Flimkien għal Ambjent Aħjar welcomes the Planning Authority’s decision to refuse the application for a five-storey plus penthouse block of apartments in the Xagħra Urban Conservation Area, within the 50m buffer zone of a Grade 1 scheduled windmill.
The hotly-debated session ultimately focused on the application of the Planning Authority policy regarding the surroundings of scheduled buildings, issued last March with the backing of Minister Aaron Farrugia. This policy stipulates that the effects of recent developments should be lessened rather than worsened, in order to improve the overall context of the historic building. This goes contrary to recent practice where past eyesores are taken as a precedent to justify further uglification.

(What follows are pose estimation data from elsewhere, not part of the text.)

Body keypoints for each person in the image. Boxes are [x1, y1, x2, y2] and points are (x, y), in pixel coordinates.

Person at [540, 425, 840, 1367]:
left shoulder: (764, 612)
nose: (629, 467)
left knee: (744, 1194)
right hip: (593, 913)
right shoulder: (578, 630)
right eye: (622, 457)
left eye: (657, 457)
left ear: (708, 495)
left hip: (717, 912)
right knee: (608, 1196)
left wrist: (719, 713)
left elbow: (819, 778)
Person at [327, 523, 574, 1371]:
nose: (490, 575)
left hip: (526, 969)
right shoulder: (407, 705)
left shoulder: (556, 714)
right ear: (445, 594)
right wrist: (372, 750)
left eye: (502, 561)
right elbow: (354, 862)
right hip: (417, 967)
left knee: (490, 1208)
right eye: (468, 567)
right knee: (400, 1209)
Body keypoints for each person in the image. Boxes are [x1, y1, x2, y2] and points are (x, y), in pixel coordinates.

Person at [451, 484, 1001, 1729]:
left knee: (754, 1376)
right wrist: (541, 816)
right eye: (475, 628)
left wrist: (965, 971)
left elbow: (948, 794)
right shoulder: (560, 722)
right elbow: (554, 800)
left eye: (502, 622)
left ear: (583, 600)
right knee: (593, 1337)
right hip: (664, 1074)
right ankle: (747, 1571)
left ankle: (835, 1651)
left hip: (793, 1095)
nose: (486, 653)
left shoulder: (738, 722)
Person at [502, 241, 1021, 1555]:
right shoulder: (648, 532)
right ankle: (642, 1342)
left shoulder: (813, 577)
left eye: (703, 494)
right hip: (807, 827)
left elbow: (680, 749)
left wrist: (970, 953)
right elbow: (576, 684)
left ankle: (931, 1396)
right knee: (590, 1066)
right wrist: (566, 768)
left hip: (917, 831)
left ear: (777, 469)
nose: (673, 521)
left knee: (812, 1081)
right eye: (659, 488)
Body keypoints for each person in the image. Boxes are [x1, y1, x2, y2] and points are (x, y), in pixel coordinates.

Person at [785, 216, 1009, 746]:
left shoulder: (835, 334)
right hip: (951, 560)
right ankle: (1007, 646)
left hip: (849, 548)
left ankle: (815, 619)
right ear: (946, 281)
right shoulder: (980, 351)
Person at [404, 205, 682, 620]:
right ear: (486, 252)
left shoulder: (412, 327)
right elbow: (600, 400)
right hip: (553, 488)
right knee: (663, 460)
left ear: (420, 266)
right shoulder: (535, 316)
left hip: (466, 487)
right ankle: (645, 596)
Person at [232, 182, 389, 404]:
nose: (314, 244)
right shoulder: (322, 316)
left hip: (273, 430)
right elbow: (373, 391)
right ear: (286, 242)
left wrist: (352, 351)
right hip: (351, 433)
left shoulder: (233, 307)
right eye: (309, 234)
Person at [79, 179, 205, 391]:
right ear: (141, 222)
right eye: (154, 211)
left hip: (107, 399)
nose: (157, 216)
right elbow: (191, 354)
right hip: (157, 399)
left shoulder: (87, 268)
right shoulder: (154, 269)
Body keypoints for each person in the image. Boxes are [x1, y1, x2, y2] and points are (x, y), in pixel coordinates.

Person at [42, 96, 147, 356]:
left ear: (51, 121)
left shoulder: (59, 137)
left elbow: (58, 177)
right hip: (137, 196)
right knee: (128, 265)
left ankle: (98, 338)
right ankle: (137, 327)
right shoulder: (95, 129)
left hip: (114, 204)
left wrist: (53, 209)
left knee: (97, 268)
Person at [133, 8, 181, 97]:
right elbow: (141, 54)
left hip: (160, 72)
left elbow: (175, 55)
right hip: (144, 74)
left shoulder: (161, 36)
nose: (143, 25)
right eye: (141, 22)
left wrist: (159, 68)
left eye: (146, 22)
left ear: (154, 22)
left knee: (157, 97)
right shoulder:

However, while this remains a policy, the protection of the surroundings remains subject to the PA boards’ discretion, therefore FAA calls for its legal ratification in order to ensure that it applies fairly and uniformly to all projects.
FAA also calls for the immediate rescinding of the infamous DC 15 Annex 1 building heights, which are allowing extra building heights all over Malta and Gozo, including within buffer zones. These 5 and 6 storey buildings are destroying village cores and creating unsightly party walls which are supposedly illegal in urban conservation areas. Gozo skylines are fast being destroyed by such vast expanses of walls rising up in supposedly 2/3 storey areas, marring traditional vistas.
Recent development applications include massive blocks of hotels and 50-70 holiday flats in Xlendi, Xagħra, Nadur and Qala that will wreck the quality of life of old-established communities. The comment by the Superintendent of Cultural Heritage re the development at Triq Ġnien Xibla, Xagħra, applies to them all: “The Superintendence notes with serious concern that the scale and intensity of the development being proposed is totally incompatible with the site’s location”
These developments are fast ruining the beauty of Gozo’s characteristic villages, the very quality that tourists seek out, therefore undermining tourism that Gozo depends upon. It is up to our politicians to ensure that the PA ceases to be a Permitting Authority and assumes its responsibility as a Planning Authority to ensure Gozo’s economic future, as well as residents’ quality of life.